Alors que les effets du changement climatique sont de plus en plus manifestes, les jeunes du monde entier s’inquiètent pour leur avenir. Cependant, ils sont encore largement exclus des gouvernements et des espaces décisionnels internationaux où leur avenir est façonné.
En Amérique latine et aux Caraïbes, les jeunes de 15 à 29 ans représentent 25 pour cent de la population. Mais ils n’occupent que 4,7 pour cent des sièges parlementaires.
Malgré ce défi, les jeunes de cette région ne perdent pas espoir. Faisant preuve de détermination et d’un profond sens des responsabilités, ils trouvent eux-mêmes des espaces pour faire évoluer leur communauté.
Voici cinq jeunes leaders climatiques d’Amérique latine et des Caraïbes qui luttent avec passion contre la crise climatique.

Açucena étudie le droit à l’université d’État de Feira de Santana à Bahia, dans le nord-est du Brésil. Mais son histoire a commencé à 500 km de là, sur les rives du fleuve São Francisco où elle a grandi au sein de la communauté autochtone Tumbalalá et a reçu une éducation scolaire autochtone.
Enfant, elle a été témoin des difficultés auxquelles se heurtaient sa communauté et sa famille pour faire valoir les droits sur leurs terres. De là est née sa détermination à étudier le droit et à défendre les droits de son peuple.
« Pour nous, peuples autochtones, il est crucial que nos territoires soient délimités pour protéger la nature et préserver nos coutumes et nos traditions. »
En 2021, Açucena a participé à la deuxième Marche des femmes autochtones à Brasília, un moment décisif de son parcours qui lui a permis de tisser des liens avec la grande diversité de peuples autochtones au Brésil.
Aujourd’hui étudiante, Açucena a entrepris des recherches et propose des conseils sur l’interprétation juridique du « *Marco Temporal* » qui restreint les droits fonciers des Autochtones aux territoires occupés physiquement et de façon permanente à partir de 1988, année de l’entrée en vigueur de la constitution brésilienne actuelle. Açucena étudie également les incidences des centrales hydroélectriques construites sur les territoires de sa communauté. Elle analyse la façon dont ces interventions ont affecté sa communauté et comment ces impacts pourraient être réduits au minimum tout en défendant les droits des peuples autochtones.
« Je comprends que nous appartenons à une minorité historiquement invisible qui souffre chaque jour des conséquences de la crise climatique et des violations constantes de ses droits. »
Açucena a participé à plusieurs conférences et réunions climatiques internationales, faisant ainsi entendre la voix des peuples autochtones de sa communauté et de son pays dans des espaces de prise de décisions relatives au climat. Certaines de ces occasions ont été facilitées par le PNUD, qui soutient l’inclusion des peuples autochtones aux tables de négociation sur le climat.

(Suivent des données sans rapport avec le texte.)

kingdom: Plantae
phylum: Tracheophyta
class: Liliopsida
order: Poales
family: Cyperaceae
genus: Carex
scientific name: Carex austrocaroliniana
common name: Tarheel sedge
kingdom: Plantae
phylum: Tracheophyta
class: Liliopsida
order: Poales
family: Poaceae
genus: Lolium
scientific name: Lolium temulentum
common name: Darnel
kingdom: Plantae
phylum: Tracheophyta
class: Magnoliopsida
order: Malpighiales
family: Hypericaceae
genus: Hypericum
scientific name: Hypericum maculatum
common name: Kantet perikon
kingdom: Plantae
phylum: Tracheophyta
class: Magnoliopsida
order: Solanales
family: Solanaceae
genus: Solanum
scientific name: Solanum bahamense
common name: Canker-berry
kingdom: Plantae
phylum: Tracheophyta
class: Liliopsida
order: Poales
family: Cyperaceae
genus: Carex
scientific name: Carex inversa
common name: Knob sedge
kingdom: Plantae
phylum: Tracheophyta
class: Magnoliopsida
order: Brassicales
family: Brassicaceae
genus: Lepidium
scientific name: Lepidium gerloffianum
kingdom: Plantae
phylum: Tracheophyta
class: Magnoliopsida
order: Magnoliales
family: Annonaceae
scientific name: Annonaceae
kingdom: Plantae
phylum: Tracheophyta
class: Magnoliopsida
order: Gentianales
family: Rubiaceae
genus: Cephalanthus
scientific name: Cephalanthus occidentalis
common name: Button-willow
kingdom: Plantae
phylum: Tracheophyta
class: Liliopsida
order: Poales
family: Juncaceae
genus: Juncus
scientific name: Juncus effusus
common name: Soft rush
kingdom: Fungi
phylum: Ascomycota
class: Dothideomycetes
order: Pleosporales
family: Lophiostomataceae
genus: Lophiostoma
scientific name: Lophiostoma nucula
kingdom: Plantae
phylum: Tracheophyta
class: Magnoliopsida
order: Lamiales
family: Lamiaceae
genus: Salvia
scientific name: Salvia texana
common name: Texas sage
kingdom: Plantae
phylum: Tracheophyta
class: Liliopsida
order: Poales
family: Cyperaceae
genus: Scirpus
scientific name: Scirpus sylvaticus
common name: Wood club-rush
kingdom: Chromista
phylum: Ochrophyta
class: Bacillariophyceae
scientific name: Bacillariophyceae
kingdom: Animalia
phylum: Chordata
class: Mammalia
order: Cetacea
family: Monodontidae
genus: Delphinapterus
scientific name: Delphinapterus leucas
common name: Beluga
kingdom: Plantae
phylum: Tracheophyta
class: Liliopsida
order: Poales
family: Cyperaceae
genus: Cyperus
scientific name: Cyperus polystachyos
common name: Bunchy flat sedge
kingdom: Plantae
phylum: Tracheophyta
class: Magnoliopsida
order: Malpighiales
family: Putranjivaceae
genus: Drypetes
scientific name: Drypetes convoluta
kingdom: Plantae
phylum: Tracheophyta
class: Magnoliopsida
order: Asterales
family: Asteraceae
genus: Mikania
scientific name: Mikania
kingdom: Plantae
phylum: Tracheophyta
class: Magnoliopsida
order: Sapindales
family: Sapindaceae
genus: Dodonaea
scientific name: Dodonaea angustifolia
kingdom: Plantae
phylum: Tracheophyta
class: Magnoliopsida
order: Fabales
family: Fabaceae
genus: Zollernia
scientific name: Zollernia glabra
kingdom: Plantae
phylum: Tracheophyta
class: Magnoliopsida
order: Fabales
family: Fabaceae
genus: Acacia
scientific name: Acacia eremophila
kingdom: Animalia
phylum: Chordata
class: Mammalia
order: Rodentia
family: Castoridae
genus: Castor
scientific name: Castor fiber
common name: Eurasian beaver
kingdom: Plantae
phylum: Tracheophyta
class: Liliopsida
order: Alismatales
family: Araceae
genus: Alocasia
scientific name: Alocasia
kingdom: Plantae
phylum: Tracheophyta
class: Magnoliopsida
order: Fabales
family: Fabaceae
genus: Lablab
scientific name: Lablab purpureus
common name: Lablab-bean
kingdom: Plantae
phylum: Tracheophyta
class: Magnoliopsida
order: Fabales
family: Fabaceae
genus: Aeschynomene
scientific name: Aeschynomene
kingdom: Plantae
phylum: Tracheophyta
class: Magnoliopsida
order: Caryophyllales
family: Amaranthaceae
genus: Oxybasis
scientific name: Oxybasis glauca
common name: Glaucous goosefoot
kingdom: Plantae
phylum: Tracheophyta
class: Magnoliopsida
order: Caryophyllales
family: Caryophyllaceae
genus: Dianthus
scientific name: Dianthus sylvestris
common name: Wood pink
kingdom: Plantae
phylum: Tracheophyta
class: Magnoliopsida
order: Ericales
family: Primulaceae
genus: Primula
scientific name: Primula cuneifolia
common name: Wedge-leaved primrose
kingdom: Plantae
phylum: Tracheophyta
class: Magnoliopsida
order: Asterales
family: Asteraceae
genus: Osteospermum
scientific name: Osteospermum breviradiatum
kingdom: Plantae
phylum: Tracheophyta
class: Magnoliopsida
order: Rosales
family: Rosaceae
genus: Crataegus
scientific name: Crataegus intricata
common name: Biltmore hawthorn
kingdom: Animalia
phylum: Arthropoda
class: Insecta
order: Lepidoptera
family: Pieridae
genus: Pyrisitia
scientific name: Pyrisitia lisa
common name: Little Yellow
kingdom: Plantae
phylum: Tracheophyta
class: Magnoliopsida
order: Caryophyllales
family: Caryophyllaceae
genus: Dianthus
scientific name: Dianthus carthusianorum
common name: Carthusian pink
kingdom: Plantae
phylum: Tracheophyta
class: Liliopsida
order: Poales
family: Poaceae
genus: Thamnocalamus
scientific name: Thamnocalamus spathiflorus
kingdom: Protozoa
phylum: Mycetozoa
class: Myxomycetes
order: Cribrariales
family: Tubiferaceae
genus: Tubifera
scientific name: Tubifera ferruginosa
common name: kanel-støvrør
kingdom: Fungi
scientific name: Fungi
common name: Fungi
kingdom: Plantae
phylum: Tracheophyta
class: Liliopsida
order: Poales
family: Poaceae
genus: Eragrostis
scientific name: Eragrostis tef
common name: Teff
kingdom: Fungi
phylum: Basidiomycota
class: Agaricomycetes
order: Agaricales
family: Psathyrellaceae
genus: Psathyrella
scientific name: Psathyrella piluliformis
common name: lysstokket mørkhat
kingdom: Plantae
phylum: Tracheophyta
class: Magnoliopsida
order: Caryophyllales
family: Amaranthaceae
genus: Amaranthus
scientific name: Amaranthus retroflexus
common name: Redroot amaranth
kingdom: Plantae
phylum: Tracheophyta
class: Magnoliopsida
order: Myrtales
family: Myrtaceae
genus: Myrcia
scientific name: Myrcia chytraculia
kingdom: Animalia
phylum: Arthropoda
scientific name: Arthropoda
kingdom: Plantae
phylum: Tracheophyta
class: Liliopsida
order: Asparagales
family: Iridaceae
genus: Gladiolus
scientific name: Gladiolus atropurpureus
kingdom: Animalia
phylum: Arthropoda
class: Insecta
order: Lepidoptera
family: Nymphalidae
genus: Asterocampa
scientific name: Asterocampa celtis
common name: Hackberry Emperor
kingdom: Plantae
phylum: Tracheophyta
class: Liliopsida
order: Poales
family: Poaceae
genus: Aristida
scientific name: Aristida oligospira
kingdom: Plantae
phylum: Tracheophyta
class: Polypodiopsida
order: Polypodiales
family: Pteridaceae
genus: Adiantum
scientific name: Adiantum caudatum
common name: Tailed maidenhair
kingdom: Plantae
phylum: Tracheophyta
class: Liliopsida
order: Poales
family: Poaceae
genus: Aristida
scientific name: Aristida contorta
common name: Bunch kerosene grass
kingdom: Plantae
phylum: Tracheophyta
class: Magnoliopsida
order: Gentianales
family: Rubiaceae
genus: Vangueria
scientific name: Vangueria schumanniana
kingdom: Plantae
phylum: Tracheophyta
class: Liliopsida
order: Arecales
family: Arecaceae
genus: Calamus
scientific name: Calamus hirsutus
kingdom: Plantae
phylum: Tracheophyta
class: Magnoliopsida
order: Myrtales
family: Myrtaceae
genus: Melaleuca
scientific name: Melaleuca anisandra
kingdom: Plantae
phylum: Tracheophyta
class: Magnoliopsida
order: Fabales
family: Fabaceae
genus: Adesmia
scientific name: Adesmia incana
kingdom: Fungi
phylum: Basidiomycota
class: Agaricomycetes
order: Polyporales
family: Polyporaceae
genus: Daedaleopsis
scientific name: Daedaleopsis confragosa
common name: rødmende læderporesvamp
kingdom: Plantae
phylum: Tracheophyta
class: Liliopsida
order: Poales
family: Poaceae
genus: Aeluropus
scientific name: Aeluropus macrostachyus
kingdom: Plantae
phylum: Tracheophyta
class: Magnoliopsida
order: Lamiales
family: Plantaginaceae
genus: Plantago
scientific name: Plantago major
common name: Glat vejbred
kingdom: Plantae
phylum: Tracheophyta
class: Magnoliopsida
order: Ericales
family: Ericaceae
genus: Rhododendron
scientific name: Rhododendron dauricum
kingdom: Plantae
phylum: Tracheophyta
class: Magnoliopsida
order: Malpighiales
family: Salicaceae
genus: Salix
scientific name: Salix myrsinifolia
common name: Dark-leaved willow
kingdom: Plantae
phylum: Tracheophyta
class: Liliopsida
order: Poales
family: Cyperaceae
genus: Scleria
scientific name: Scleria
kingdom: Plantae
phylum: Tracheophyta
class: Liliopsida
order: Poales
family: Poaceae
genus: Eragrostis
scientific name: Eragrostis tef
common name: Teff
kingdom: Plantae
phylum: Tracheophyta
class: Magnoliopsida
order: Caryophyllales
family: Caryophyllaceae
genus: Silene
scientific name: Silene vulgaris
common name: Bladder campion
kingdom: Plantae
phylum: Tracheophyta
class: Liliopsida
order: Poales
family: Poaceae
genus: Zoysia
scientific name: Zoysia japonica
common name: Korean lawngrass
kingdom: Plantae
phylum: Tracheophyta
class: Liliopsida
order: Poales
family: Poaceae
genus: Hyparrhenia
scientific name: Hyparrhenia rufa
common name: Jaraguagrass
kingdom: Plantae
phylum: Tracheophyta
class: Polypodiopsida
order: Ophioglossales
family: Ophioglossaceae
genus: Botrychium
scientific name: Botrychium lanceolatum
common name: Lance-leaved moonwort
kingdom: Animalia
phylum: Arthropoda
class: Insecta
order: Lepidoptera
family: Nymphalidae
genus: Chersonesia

Juriste et politologue de formation, Julián se passionne pour le travail en faveur des communautés vulnérables et la défense des droits de l’homme dans sa ville natale de Medellín, en Colombie.
Avec son organisation Somos Por Naturaleza et un groupe de jeunes, il aide les communautés à mieux se préparer aux effets du changement climatique à La Honda, une implantation sauvage sur les collines de Medellín. Cette implantation compterait 20 000 habitants, dont beaucoup sont des migrants ou des réfugiés ayant fui la violence ou ayant été déplacés à l’intérieur du pays. Du fait de sa situation vulnérable, La Honda a été gravement touchée par des inondations et des glissements de terrain après de fortes tempêtes.
« En travaillant auprès de populations vulnérables, j’ai pris conscience de la réalité des problèmes environnementaux et de l’urgence à les traiter ».
Les implantations sauvages comme La Honda ne sont généralement pas prises en compte dans les plans gouvernementaux de gestion des risques et de prévention des catastrophes. Julián et son organisation s’efforcent d’y remédier, en informant et en responsabilisant les autorités locales pour que les services d’urbanisme et les mesures d’adaptation au changement climatique de Medellín intègrent ces quartiers marginalisés.
Ils travaillent aussi activement auprès de la population pour renforcer la résilience aux effets du changement climatique. Ils mettent en place des systèmes communautaires de surveillance climatique et d’alerte précoce, forment des responsables locaux à la conduite à tenir en cas de phénomènes climatiques extrêmes et réalisent des études démographiques pour mieux connaître la population des quartiers afin d’intervenir rapidement et de façon adaptée au lieu.
De plus, grâce à un prix du Youth4Climate, Somos Por Naturaleza pilotera des interventions concrètes d’adaptation au changement climatique, notamment la plantation d’arbres pour réduire le risque de glissement de terrain et la construction de systèmes d’évacuation des eaux pour empêcher les inondations.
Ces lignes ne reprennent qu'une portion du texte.